The records that follow are to be reproduced verbatim.

> _Extracted data_:
────
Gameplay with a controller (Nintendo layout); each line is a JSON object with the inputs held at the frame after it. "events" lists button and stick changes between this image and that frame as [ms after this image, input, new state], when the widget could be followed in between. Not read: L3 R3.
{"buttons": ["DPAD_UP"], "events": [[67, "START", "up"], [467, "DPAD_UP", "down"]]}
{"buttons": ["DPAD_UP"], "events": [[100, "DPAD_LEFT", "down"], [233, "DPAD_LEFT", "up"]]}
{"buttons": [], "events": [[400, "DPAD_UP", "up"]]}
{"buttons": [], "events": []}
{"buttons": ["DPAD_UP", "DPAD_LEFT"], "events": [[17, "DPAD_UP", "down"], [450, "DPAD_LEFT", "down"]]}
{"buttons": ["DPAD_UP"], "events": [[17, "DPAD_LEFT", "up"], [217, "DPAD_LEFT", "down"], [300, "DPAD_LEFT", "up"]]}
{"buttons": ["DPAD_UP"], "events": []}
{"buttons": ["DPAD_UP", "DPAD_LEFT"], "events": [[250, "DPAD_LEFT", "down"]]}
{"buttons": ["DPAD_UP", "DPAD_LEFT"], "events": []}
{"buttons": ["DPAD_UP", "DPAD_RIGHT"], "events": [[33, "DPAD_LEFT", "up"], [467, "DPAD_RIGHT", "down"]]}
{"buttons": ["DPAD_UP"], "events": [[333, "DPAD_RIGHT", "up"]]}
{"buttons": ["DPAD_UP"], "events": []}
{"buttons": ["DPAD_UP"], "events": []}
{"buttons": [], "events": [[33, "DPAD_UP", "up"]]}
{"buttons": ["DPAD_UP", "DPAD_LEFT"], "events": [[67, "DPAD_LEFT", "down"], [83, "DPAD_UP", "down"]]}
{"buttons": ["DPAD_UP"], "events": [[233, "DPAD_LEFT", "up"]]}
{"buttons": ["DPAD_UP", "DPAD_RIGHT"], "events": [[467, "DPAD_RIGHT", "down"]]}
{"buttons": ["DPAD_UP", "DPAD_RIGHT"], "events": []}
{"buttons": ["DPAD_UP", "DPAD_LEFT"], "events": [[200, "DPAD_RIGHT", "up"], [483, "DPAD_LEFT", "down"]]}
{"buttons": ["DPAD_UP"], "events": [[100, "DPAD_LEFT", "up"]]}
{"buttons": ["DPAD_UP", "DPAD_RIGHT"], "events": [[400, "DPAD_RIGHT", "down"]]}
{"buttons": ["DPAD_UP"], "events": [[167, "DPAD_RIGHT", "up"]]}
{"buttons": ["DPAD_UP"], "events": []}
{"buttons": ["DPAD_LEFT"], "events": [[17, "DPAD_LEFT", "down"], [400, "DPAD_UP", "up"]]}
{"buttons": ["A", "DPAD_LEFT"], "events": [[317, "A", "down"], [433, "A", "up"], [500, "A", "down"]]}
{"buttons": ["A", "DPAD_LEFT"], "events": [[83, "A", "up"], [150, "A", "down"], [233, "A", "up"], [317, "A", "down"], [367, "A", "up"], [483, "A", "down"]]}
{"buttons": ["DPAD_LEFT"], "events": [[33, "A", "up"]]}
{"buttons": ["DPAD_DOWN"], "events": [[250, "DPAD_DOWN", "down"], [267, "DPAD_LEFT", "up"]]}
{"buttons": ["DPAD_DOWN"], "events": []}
────
> _Output below_:
Gameplay with a controller (Nintendo layout); each line is a JSON object with the inputs held at the frame after it. "events" lists button and stick changes between this image and that frame as [ms after this image, input, new state], when the widget could be followed in between. Not read: L3 R3.
{"buttons": ["DPAD_UP"], "events": [[67, "START", "up"], [467, "DPAD_UP", "down"]]}
{"buttons": ["DPAD_UP"], "events": [[100, "DPAD_LEFT", "down"], [233, "DPAD_LEFT", "up"]]}
{"buttons": [], "events": [[400, "DPAD_UP", "up"]]}
{"buttons": [], "events": []}
{"buttons": ["DPAD_UP", "DPAD_LEFT"], "events": [[17, "DPAD_UP", "down"], [450, "DPAD_LEFT", "down"]]}
{"buttons": ["DPAD_UP"], "events": [[17, "DPAD_LEFT", "up"], [217, "DPAD_LEFT", "down"], [300, "DPAD_LEFT", "up"]]}
{"buttons": ["DPAD_UP"], "events": []}
{"buttons": ["DPAD_UP", "DPAD_LEFT"], "events": [[250, "DPAD_LEFT", "down"]]}
{"buttons": ["DPAD_UP", "DPAD_LEFT"], "events": []}
{"buttons": ["DPAD_UP", "DPAD_RIGHT"], "events": [[33, "DPAD_LEFT", "up"], [467, "DPAD_RIGHT", "down"]]}
{"buttons": ["DPAD_UP"], "events": [[333, "DPAD_RIGHT", "up"]]}
{"buttons": ["DPAD_UP"], "events": []}
{"buttons": ["DPAD_UP"], "events": []}
{"buttons": [], "events": [[33, "DPAD_UP", "up"]]}
{"buttons": ["DPAD_UP", "DPAD_LEFT"], "events": [[67, "DPAD_LEFT", "down"], [83, "DPAD_UP", "down"]]}
{"buttons": ["DPAD_UP"], "events": [[233, "DPAD_LEFT", "up"]]}
{"buttons": ["DPAD_UP", "DPAD_RIGHT"], "events": [[467, "DPAD_RIGHT", "down"]]}
{"buttons": ["DPAD_UP", "DPAD_RIGHT"], "events": []}
{"buttons": ["DPAD_UP", "DPAD_LEFT"], "events": [[200, "DPAD_RIGHT", "up"], [483, "DPAD_LEFT", "down"]]}
{"buttons": ["DPAD_UP"], "events": [[100, "DPAD_LEFT", "up"]]}
{"buttons": ["DPAD_UP", "DPAD_RIGHT"], "events": [[400, "DPAD_RIGHT", "down"]]}
{"buttons": ["DPAD_UP"], "events": [[167, "DPAD_RIGHT", "up"]]}
{"buttons": ["DPAD_UP"], "events": []}
{"buttons": ["DPAD_LEFT"], "events": [[17, "DPAD_LEFT", "down"], [400, "DPAD_UP", "up"]]}
{"buttons": ["A", "DPAD_LEFT"], "events": [[317, "A", "down"], [433, "A", "up"], [500, "A", "down"]]}
{"buttons": ["A", "DPAD_LEFT"], "events": [[83, "A", "up"], [150, "A", "down"], [233, "A", "up"], [317, "A", "down"], [367, "A", "up"], [483, "A", "down"]]}
{"buttons": ["DPAD_LEFT"], "events": [[33, "A", "up"]]}
{"buttons": ["DPAD_DOWN"], "events": [[250, "DPAD_DOWN", "down"], [267, "DPAD_LEFT", "up"]]}
{"buttons": ["DPAD_DOWN"], "events": []}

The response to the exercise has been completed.